Akurat jak pisałam te żale to zadzwonili do mnie z call center na rozmowę o pracę. Nie jestem przekonana do tego typu pracy, ale i tak jutro miałam jechać odebrać dyplom z uczelni, więc pojadę na tę rozmowę i zobaczę co i jak proponują.
Żałuję trochę, że się zgapiłam, bo będąc na wakacjach była oferta stażu w DPS-ie. Teraz już nieaktualna, a to przecież coś w moim zawodzie. No i jak poszłam zapytać, czy można jeszcze liczyć na jakieś staże, to usłyszałam, że owszem, ale po nowym roku, bo teraz to oni nie będą już mieć pieniędzy. ;/
Dodatkowo K. popsuł się samochód, nie ma czym do mnie dojechać i to jest spory problem, bo jesteśmy z dwóch innych miejscowości, oddalonych o tyle, że o dojściu pieszo nie ma mowy.

poniedziałek, 16 lipca 2012

Fotorelacja z Zakopanego.

Wyjazd udał się wspaniale. Nacieszyliśmy się wspólnymi chwilami. I ciągle było nam za mało.
Jako, że byłam tam już trzeci raz, robiłam za przewodnika, bo K. był w Zakopanem po raz pierwszy.
Nie będę opisywać ze szczegółami każdego dnia. Zamiast tego proponuję fotorelację. :) Zakochajcie się w widokach :)

Niedziela 8.07.12
Kopalnia Soli w Wieliczce

Krupówki

Poniedziałek 9.07.2012
Wodogrzmoty Mickiewicza (w drodze na Morskie Oko)

Morskie Oko

wieczorem wybraliśmy się na Gubałówkę

Wtorek, 10.07.2012
Kasprowy Wierch (1987 m n.p.m)

schodzimy w dół

Środa, 11.07.2012,
Dolina Kościeliska przez Przełęcz Iwaniecką do Doliny Chochołowskiej
z zahaczeniem o Jaskinię Mroźną

Czwartek, 12.07.2012
Dolina za Bramką, Dolina Strążyska przez czarny szlak pod Sarnią Skałę, Dolinę Białego aż pod Skocznię narciarską Wielką Krokiew

w tle wodospad Silkawica

Piątek, 13.07.2012
Dolina Pięciu Stawów Polskich

Sobota, 14.07.2012
Kraków



wtorek, 3 lipca 2012

Szybko mija ten czas

Jestem, jestem.
Nigdzie się nie ulotniłam, tylko jakoś tak... doba ma za mało godzin jak dla mnie. Nie da się jej jakoś rozciągnąć?

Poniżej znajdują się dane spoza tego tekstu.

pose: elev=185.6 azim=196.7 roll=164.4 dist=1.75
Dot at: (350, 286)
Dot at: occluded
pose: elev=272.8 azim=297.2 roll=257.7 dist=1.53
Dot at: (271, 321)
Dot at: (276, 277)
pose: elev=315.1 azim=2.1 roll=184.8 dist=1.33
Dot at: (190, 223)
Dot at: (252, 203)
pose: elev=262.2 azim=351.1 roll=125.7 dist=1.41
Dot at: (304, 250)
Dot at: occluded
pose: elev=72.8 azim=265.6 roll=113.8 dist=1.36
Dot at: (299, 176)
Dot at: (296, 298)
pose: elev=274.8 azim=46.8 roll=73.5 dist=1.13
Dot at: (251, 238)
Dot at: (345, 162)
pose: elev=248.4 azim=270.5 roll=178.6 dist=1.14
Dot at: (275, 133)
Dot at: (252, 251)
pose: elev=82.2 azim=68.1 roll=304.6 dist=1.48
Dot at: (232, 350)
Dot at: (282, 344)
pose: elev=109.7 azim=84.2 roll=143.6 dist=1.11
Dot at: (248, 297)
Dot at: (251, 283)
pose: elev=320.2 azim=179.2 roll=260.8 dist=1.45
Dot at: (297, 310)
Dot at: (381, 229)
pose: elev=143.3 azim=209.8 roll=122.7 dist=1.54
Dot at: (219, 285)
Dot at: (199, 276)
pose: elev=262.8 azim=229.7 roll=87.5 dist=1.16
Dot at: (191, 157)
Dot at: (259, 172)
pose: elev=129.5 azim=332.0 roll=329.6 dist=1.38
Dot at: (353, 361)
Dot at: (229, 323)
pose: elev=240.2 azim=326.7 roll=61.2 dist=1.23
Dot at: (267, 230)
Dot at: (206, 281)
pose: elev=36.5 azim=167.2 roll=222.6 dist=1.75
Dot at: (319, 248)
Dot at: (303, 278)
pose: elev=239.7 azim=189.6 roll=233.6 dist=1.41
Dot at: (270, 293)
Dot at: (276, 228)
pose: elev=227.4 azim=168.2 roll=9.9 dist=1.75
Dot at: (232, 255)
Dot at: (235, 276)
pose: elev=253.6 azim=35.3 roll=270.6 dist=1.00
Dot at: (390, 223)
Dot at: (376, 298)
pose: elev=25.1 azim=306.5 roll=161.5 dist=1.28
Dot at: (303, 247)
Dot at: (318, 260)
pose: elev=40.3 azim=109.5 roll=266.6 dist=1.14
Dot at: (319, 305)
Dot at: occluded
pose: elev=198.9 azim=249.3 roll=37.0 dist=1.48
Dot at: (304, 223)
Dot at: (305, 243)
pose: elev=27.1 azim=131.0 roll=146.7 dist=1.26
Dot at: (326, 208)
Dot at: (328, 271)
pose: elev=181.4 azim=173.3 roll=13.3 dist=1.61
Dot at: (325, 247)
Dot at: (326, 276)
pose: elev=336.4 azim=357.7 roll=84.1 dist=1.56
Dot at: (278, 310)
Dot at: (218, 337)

Niby nie powinno mi brakować czasu, w końcu mam przecież wakacje. Złudne to jednak jest. Rankiem pomagam w pracy mamie, żeby łatwiej i lepiej jej to szło, później pędzę na odchudzający spacer z psem (odchudzający psa, a nie mnie :D), wieczorami spotykam się ze znajomymi, albo z K.

W czwartek mam absolutorium, i w końcu oficjalnie zobaczę mój dyplom na oczy, bo niby się obroniłam, ale jeszcze go nie widziałam. A w niedzielę z samego rana ruszamy w kierunku Zakopanego. Cieszę się bardzo, bo to pierwsze moje wakacje z K. i to 7 dni sam na sam. Już się nie mogę doczekać.

W międzyczasie biegam więc po sklepach i kupuję to, co jeszcze zostało do kupienia przed wyjazdem. Trochę jest tych spraw do pozałatwiania.

Zarejestrowałam się też UP i czekam na oferty pracy od nich. Pomiędzy oczekiwaniem wyławiam co ciekawsze oferty pracy z neta. Dziś byłam na pierwszej rozmowie kwalifikacyjnej. Myślę, że poszło mi nieźle. Ale na efekty muszę czekać do po 20 lipca, dopiero wtedy ma być coś wiadomo.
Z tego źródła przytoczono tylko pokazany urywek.